The concluding comment of the Mishna indicates that regardless of the common understanding of "burning," the rabbis believed that a court that would actually set a person on fire was a court acting in error. The Talmud, in fact, explains that the incident reported in the Mishna was the work of a court of Sadducees (i.e., those who mistakenly applied the Biblical text without taking account of the oral tradition and rabbinic interpretation). This passage demonstrates once again the rabbis' primary concern that the method of execution not cause unnecessary pain or disfigurement of the body.
C. Decapitation and Strangulation Were Intended To Be Quick and Relatively Painless Forms of Execution.
The Mishna (Sanhedrin 52b) describes execution by decapitation--which was invoked primarily for murderers--as the same form of capital punishment that was used at the time by civil rulers under the Roman legal system. The condemned person's trachea and esophagus were severed with a sharp sword so that he would die instantly. When one rabbi of the Mishna suggested that it was too demeaning to the accused to be executed in a standing position because his body would slump to the floor and that, instead, his head should be positioned on a wooden chopping-block and removed with an ax, the majority of the rabbis responded that this was impermissible because it could result in even greater mutilation.
This discussion on the subject of decapitation reveals again how conscious the rabbis were of the obligations (1) to impose rapid death, (2) to minimize pain, and (3) to avoid mutilation. In actual administration of this form of execution, they sought to achieve these objectives. The discussion of this form of execution was again concluded with the previously cited observation, attributed to one Rabbi Nachman, quoting Rabba the son of Avuha: "Scripture states, `You shall love your fellow as yourself' so that you must choose for him a humane death." This admonition is repeated in the Talmudic tractates Pesachim (75a) and Ketubot (37a).
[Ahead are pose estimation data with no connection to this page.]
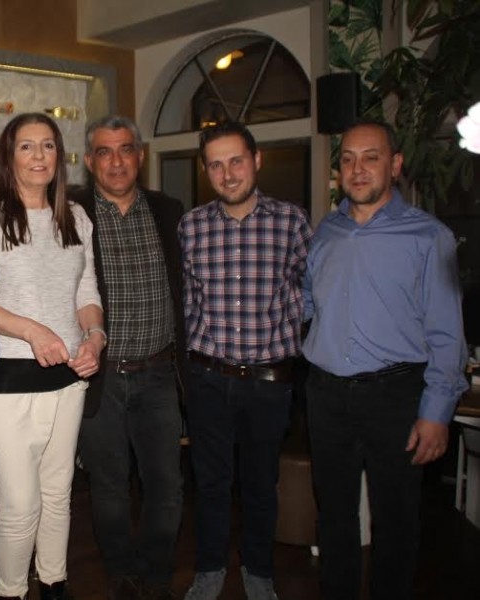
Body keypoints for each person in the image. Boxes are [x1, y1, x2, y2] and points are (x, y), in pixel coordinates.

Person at [302, 119, 468, 600]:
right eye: (348, 159)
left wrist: (436, 413)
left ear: (394, 165)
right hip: (326, 395)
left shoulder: (429, 237)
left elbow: (447, 334)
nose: (357, 169)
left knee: (395, 522)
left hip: (394, 397)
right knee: (334, 517)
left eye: (370, 157)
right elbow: (310, 303)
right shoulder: (325, 232)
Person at [0, 113, 104, 600]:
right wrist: (30, 330)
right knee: (20, 507)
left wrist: (95, 337)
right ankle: (10, 592)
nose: (39, 156)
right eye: (27, 146)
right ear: (9, 155)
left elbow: (86, 291)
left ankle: (53, 586)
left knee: (58, 497)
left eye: (48, 145)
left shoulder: (76, 216)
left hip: (68, 379)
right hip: (7, 382)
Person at [179, 121, 312, 600]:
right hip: (208, 377)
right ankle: (209, 570)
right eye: (216, 165)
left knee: (261, 484)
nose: (227, 173)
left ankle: (259, 572)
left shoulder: (292, 222)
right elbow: (187, 299)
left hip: (268, 382)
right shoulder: (191, 226)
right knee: (211, 484)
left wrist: (285, 323)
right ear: (206, 170)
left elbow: (311, 289)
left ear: (257, 160)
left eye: (236, 161)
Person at [70, 115, 185, 600]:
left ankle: (157, 574)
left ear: (140, 156)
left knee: (166, 484)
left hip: (159, 373)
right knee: (109, 485)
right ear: (89, 160)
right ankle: (121, 572)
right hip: (101, 378)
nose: (116, 161)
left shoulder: (168, 210)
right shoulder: (69, 210)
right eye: (104, 151)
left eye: (125, 150)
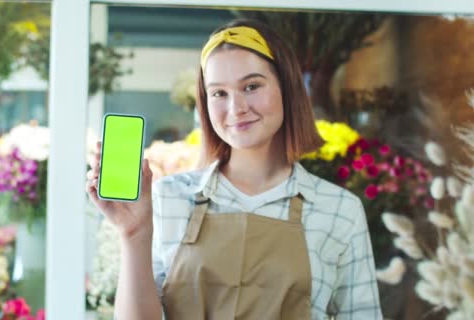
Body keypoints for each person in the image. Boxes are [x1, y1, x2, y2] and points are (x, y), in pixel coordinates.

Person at [86, 18, 382, 320]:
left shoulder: (339, 211)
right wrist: (133, 233)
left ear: (287, 88)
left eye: (251, 86)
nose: (236, 108)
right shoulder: (169, 198)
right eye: (219, 93)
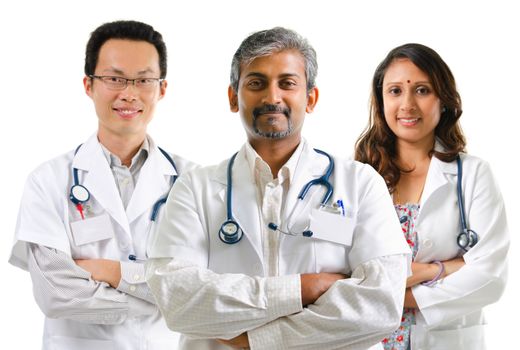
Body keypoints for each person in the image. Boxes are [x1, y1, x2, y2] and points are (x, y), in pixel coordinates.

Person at [146, 27, 410, 350]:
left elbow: (379, 306)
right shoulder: (194, 189)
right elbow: (178, 302)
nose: (272, 97)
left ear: (310, 98)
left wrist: (257, 340)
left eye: (287, 83)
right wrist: (302, 289)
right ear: (233, 97)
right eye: (256, 83)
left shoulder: (360, 184)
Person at [8, 20, 197, 350]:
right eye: (114, 78)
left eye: (144, 80)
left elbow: (206, 285)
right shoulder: (48, 181)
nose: (129, 93)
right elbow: (56, 294)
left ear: (162, 89)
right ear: (88, 84)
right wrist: (164, 300)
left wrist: (111, 272)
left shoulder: (194, 182)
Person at [355, 43, 509, 349]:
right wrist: (439, 269)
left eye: (422, 90)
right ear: (381, 100)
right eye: (395, 91)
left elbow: (491, 276)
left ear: (444, 99)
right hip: (366, 339)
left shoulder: (473, 175)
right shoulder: (357, 178)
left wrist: (399, 297)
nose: (407, 105)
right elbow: (335, 270)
The same principle governed the rules of strangulation. Death is caused by quick and certain choking when a cord around the condemned person's neck is pulled in opposite directions simultaneously by the eye-witnesses to the offense (who are required to participate in the execution). Pain and mutilation are minimized because the cord that is used for the execution is placed within a soft cloth. The Talmud explains that this form of death "leaves no mark on the body."
If execution by the electric chair, as administered in Florida, results in unnecessary pain and disfigurement, it would be unacceptable under the principles underlying the traditional Jewish legal system applied 2000 years ago, and should also be unacceptable under the Eighth Amendment today.